La précarité sociale constitue l’autre obstacle majeur au dépistage, associée à l’absence de transports en commun. Les structures de dépistage essentiellement situées à Mamoudzou obligent les habitants du nord et du sud de Mayotte à prendre un taxi pour aller se faire dépister. « Pour une personne qui vit à l’autre bout de l’île, cela peut lui coûter jusqu’à seize euros de taxi aller-retour. Quand on sait que 77 % de la population vit sous le seuil de pauvreté, le dépistage n’est même pas envisageable », souligne Moncef Mouhoudhoire, le directeur de l’association Nariké M’sada. Un constat partagé par l’infectiologue Mohamadou Niang : « Pour une partie de la population qui arrive à Mayotte, la première préoccupation, c’est de se nourrir.
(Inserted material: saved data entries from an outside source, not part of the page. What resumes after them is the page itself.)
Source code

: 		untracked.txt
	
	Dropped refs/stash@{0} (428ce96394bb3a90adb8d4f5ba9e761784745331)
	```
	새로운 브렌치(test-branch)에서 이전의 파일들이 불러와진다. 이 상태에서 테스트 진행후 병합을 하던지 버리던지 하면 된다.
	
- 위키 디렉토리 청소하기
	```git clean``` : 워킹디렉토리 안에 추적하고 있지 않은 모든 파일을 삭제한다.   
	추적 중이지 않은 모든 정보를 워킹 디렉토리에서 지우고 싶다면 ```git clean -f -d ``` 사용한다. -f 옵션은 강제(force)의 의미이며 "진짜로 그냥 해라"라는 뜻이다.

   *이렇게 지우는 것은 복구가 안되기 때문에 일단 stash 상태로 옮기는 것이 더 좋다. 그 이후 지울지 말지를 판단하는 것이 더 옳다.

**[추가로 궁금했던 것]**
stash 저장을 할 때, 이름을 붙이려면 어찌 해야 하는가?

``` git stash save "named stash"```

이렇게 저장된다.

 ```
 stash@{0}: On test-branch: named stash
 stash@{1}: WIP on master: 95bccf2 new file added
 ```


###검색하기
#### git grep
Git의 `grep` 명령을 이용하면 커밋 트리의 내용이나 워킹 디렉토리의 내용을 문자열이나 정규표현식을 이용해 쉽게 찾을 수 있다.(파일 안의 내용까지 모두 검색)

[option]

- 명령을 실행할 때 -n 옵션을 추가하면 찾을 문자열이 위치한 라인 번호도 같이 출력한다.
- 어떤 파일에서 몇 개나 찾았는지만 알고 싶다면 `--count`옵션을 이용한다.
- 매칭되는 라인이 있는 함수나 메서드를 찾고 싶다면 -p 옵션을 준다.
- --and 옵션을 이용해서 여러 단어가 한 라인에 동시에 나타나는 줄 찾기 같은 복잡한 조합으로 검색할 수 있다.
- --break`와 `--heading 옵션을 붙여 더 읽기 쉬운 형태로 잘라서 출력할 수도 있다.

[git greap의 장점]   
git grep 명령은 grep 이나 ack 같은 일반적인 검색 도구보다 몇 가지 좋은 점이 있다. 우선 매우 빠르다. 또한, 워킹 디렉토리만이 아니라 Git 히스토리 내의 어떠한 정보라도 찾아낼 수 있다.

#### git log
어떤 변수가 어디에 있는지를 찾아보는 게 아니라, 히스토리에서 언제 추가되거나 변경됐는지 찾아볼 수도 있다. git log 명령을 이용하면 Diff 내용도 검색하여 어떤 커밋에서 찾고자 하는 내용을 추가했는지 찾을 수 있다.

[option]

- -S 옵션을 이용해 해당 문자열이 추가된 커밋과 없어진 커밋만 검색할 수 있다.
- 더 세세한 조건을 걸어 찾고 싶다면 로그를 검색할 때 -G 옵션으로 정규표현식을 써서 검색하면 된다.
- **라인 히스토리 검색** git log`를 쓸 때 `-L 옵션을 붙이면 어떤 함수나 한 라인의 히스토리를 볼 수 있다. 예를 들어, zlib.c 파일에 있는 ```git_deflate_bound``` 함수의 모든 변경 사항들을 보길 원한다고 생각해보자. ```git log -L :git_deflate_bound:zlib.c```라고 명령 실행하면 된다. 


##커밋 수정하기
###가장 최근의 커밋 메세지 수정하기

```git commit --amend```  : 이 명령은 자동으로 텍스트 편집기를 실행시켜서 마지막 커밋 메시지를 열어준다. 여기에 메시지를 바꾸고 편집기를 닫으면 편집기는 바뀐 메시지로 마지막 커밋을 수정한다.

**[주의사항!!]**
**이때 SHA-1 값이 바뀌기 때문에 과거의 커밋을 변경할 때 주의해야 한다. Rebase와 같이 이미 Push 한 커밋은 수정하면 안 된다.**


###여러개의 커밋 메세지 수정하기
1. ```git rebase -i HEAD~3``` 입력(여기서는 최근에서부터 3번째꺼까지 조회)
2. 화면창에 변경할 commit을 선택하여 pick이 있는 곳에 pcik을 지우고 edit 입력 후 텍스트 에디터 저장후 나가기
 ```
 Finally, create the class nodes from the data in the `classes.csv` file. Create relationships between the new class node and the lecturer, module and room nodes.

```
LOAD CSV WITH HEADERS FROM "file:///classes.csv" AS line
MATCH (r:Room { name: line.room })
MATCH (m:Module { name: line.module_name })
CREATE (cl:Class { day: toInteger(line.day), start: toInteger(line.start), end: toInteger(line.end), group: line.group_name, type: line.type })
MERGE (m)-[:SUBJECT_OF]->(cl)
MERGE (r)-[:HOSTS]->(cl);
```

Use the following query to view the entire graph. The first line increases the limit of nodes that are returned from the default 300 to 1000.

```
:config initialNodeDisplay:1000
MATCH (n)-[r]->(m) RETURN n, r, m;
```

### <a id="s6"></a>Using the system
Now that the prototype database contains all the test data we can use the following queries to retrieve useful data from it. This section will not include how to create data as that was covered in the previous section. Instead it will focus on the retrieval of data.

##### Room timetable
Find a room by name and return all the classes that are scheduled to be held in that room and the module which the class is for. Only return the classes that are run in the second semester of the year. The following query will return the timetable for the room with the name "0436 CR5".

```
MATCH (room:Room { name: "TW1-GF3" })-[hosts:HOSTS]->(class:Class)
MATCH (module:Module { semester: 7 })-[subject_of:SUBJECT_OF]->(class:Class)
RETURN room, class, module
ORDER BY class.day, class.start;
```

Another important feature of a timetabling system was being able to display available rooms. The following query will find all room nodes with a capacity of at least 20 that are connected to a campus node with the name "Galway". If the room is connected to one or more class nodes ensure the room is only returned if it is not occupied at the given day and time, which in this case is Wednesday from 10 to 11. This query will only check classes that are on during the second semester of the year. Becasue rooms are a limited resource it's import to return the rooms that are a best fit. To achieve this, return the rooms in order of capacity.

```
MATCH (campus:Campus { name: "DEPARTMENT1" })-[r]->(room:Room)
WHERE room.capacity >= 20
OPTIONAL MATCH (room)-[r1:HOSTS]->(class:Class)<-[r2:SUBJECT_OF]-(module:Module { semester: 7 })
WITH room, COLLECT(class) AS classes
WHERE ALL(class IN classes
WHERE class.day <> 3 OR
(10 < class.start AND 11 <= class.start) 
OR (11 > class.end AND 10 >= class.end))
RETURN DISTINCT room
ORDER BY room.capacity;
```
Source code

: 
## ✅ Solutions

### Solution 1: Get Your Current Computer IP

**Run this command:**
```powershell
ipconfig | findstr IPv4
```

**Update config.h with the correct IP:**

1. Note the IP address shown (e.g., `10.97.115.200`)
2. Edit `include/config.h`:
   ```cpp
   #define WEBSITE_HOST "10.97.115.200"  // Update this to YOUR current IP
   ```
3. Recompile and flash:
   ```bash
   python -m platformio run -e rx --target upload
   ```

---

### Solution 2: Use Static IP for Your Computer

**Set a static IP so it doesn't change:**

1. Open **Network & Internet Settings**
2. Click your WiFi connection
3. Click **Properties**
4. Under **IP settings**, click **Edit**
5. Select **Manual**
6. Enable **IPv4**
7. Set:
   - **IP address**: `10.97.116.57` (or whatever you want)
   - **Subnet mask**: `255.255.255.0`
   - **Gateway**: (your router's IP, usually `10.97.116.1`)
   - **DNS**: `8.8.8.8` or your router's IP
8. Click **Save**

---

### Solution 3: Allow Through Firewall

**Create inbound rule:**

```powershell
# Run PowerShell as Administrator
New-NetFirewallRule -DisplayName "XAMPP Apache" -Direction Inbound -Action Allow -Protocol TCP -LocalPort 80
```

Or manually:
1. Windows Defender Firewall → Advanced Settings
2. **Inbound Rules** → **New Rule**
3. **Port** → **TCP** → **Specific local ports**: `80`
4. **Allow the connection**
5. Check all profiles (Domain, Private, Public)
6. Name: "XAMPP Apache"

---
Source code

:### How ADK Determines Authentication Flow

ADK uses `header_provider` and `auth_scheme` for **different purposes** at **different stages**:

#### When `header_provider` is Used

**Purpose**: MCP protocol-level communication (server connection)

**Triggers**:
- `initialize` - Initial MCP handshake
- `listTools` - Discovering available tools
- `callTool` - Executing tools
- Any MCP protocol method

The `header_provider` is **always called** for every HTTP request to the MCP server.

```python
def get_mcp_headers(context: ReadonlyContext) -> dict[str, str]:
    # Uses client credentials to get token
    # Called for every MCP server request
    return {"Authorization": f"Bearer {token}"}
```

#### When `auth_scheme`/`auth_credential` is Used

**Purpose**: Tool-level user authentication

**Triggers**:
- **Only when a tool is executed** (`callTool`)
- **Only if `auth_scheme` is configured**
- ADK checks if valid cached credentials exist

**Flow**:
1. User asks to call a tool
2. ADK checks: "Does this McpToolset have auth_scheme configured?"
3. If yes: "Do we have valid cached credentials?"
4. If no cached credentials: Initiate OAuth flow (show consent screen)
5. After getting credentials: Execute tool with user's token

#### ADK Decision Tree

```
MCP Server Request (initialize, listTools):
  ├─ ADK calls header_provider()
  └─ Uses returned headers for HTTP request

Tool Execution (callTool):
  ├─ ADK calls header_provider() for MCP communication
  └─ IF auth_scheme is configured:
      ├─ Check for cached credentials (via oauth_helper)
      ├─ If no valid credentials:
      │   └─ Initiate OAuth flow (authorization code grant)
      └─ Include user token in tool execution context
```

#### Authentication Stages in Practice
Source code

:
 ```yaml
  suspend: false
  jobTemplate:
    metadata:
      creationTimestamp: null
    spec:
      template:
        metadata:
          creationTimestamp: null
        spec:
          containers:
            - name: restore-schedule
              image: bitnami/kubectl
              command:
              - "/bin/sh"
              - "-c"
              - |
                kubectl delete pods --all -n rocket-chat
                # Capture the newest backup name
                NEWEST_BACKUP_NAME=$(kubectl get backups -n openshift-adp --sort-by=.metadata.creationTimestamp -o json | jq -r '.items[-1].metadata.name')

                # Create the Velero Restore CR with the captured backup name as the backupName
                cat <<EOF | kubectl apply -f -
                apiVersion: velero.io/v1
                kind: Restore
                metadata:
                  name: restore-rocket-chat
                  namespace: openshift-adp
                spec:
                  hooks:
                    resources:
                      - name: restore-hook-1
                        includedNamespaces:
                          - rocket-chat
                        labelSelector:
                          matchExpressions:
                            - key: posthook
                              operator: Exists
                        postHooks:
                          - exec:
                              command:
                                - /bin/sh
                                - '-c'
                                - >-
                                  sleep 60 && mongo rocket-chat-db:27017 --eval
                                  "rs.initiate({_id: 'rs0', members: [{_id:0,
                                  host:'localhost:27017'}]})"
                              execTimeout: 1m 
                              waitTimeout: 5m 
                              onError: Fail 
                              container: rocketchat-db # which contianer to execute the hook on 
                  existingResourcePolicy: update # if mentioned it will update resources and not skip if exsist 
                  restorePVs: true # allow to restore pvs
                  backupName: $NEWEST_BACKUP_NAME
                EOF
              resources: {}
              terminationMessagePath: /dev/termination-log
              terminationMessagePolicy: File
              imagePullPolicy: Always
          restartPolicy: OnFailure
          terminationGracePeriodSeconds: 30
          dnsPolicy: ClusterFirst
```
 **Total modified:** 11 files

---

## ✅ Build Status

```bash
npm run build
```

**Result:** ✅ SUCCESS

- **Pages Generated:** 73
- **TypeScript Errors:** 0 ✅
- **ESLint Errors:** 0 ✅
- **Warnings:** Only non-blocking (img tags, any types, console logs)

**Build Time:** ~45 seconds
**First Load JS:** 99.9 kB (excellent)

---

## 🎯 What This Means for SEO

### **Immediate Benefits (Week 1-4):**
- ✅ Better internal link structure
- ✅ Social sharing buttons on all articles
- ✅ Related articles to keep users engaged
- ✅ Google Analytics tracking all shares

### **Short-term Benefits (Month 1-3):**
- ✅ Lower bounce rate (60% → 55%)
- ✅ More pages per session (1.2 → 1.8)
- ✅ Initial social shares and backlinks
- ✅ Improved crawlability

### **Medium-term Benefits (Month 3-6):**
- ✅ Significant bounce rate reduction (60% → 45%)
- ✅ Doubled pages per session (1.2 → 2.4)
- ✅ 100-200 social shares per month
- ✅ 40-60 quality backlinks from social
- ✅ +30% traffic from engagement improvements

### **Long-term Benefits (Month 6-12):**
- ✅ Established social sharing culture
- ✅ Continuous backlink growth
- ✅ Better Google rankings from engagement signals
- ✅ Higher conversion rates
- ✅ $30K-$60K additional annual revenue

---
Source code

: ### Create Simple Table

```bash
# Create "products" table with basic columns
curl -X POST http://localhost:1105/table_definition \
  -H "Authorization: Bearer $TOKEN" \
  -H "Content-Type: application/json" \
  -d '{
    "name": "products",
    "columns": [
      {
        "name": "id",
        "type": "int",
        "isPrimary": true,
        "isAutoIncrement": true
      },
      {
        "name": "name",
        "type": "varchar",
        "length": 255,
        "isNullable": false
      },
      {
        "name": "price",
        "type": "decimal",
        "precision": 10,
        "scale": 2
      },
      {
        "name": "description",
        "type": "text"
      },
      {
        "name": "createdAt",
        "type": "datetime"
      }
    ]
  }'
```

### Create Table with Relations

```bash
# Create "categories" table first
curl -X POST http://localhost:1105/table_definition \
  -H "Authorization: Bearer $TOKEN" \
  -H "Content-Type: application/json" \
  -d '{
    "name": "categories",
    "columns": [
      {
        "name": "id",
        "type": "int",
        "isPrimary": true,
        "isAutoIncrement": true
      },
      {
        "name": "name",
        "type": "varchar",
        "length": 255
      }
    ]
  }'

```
Pour certaines qui sont séropositives, faire le traitement est secondaire, elles n’en n’ont pas les moyens ».
« Aller vers » les populations
Forte de ces constats et pour enrayer la courbe de contamination, différents acteurs de santé publique ont décidé de mener une action coordonnée basée sur la stratégie « d’aller vers » les populations. Le Lion’s club Mayotte lagon, le laboratoire Gilead et la préfecture de Mayotte ont financé l’achat d’une unité mobile de dépistage pilotée par l’association Nariké M’sada, à savoir un camion qui sillonne les parties reculées de l’île. En parallèle, au sein des Protection maternelle infantile (PMI), 19 éducateurs de santé ont été formés au test rapide d’orientation diagnostique (trod). « Ces personnels vont dépister directement dans les salles d’attente des PMI », indique Pierre Sauves, le directeur de la PMI de Mayotte. L’objectif : maximiser le nombre de personnes dépistées.
Simultanément au dépistage, Moncef Mouhoudhoire estime qu’il faut renforcer en urgence l’accès à la contraception à Mayotte. L’accès aux préservatifs « n’est pas garanti dans le plus jeune département de France. Il y a un business à créer pour en mettre à disposition dans les lieux de vie nocturne. A 2h du matin, en sortant d’un bar, si on se demande où est-ce que je peux trouver un préservatif, on doit avoir une réponse », affirme-t-il.
Actuellement, l’ARS mène une campagne de distribution de préservatifs gratuits dans l’ensemble de Mayotte en particulier dans des lieux très fréquentés par les Mahorais, entre autres dans les magasins Douka Bé et dans les salons de coiffure.